Selon le rescrit fiscal, il n’existe aucun lien direct au moment de l’émission et de l’échange de jetons dans le cadre de l’offre au public de jetons. Ici, les jetons émis sont utilisés uniquement dans le cadre de développement de la start-up et non pas en tant qu’un moyen de payement pour un quelconque bien ou service. Les sommes perçues par la société émettrice des jetons ne seront donc pas soumises à la TVA en raison de l’existence d’un aléa sur les contreparties futures.

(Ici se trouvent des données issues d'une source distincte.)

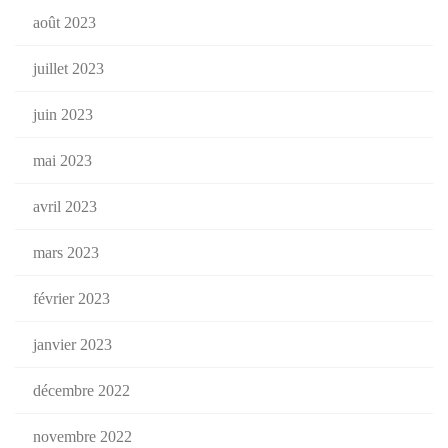
août 2023
juillet 2023
juin 2023
mai 2023
avril 2023
mars 2023
février 2023
janvier 2023
décembre 2022
novembre 2022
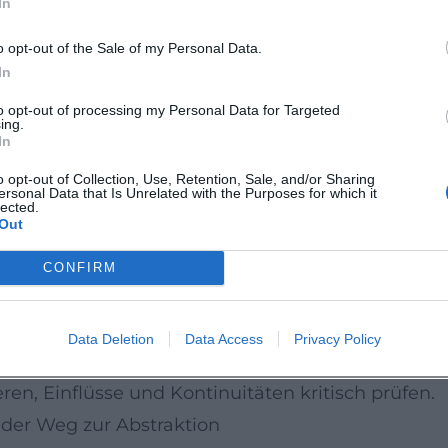
In
en Jahren trägt.
uppe der 6, Hagenbund, Donau‑Wald‑Gruppe
o opt-out of the Sale of my Personal Data.
der 6“ (1923/24), fand jedoch im Wiener Hagenbun
In
e er 1947 Mitbegründer der Donau‑Wald‑Gruppe 
to opt-out of processing my Personal Data for Targeted
ing.
rin pflegte und mit zahlreichen Ausstellungen die
In
Autorität im Ausstellungsbetrieb der Zeit: Er be
o opt-out of Collection, Use, Retention, Sale, and/or Sharing
ersonal Data that Is Unrelated with the Purposes for which it
ken, knüpfte Brücken nach Wien und in den bay
lected.
Out
ntwortung
bensweg gehört seine Nähe zum Nationalsozialis
CONFIRM
rungen. Nach 1945 folgte die Entnazifizierung. E
che Leistung zu negieren: Die ethische Reflexion d
Data Deletion
Data Access
Privacy Policy
ungen, unter denen Kunst entsteht. Für die heut
n, Einflüsse und Kontinuitäten kritisch prüfen.
der Weg zur Abstraktion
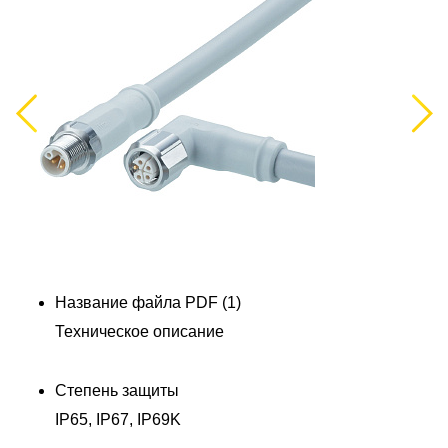
Previous
Next
Название файла PDF (1)
С
Техническое описание
т
Степень защиты
IP65, IP67, IP69K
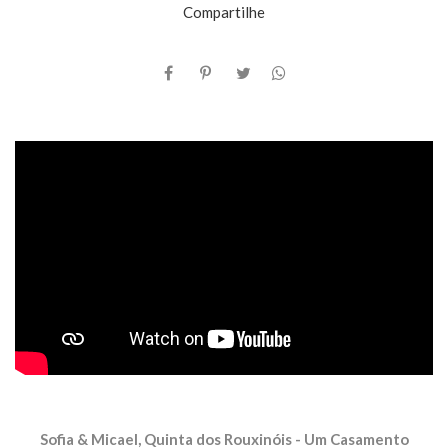
Compartilhe
Sofia & Micael, Quinta dos Rouxinóis - Um Casamento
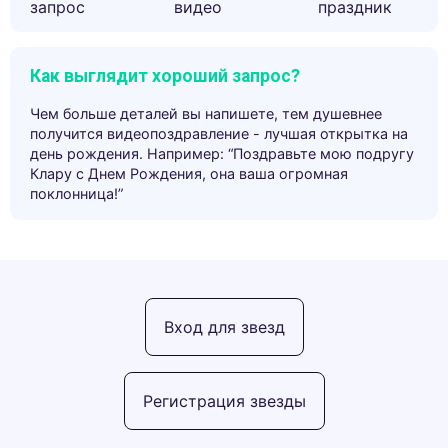
запрос
видео
праздник
Как выглядит хороший запрос?
Чем больше деталей вы напишете, тем душевнее
получится видеопоздравление - лучшая открытка на
день рождения. Например: “Поздравьте мою подругу
Клару с Днем Рождения, она ваша огромная
поклонница!”
Вход для звезд
Регистрация звезды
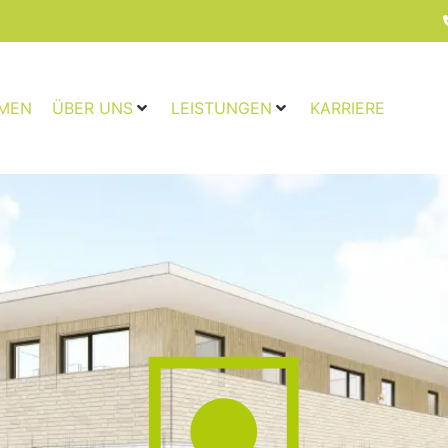
MEN
ÜBER UNS
LEISTUNGEN
KARRIERE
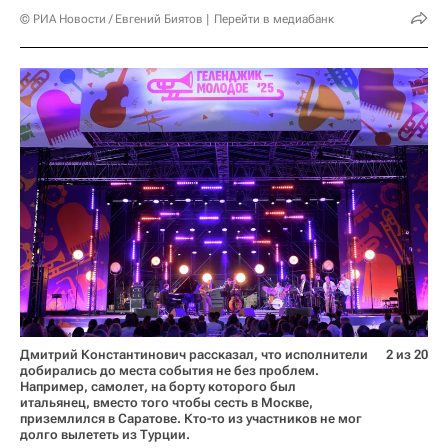
© РИА Новости / Евгений Биятов
Перейти в медиабанк
Дмитрий Константинович рассказал, что исполнители
2 из 20
добирались до места события не без проблем.
Например, самолет, на борту которого был
итальянец, вместо того чтобы сесть в Москве,
приземлился в Саратове. Кто-то из участников не мог
долго вылететь из Турции.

Cependant, conformément aux dispositions de l’article 256 du CGI, seront soumises à la TVA les livraisons des biens et les prestations de services effectuées à titre onéreux.

L’administration fiscale a souligné que l’assujettissement à la TVA doit être déterminé selon la catégorie de jetons : « security tokens » ou « utility tokens ».

Les jetons d’usage, « utility tokens », sont des jetons de la consommation de service et peuvent être échangés contre la monnaie, des biens ou prestations de services. Tandis que les « security tokens » représentent une partie de la société  et donnent à ses détenteurs des droits dans la société, tels que la perception des dividendes  ou la prise des décisions.

S’agissant des jetons d’usage, deux cas de figure se présentent :
  • Au moment de leur émission et de l’échange, les sommes perçues ne sont pas assujettis à la TVA.
  • En revanche, si la société émettrice des jetons les commercialise ultérieurement auprès d’un acquéreur en contrepartie de paiement des biens ou services, l’opération entrera dans le champ d’application de la TVA.

S’agissant des « security tokens » :
  • Le jeton ne confère à son bénéficiaire qu’un droit de percevoir des dividendes et à prendre des décisions au sein de la société émettrice, à savoir, sa fonction est identique à celle d’une action ou une part sociale. Par conséquent, aucune TVA ne sera due sur cette opération.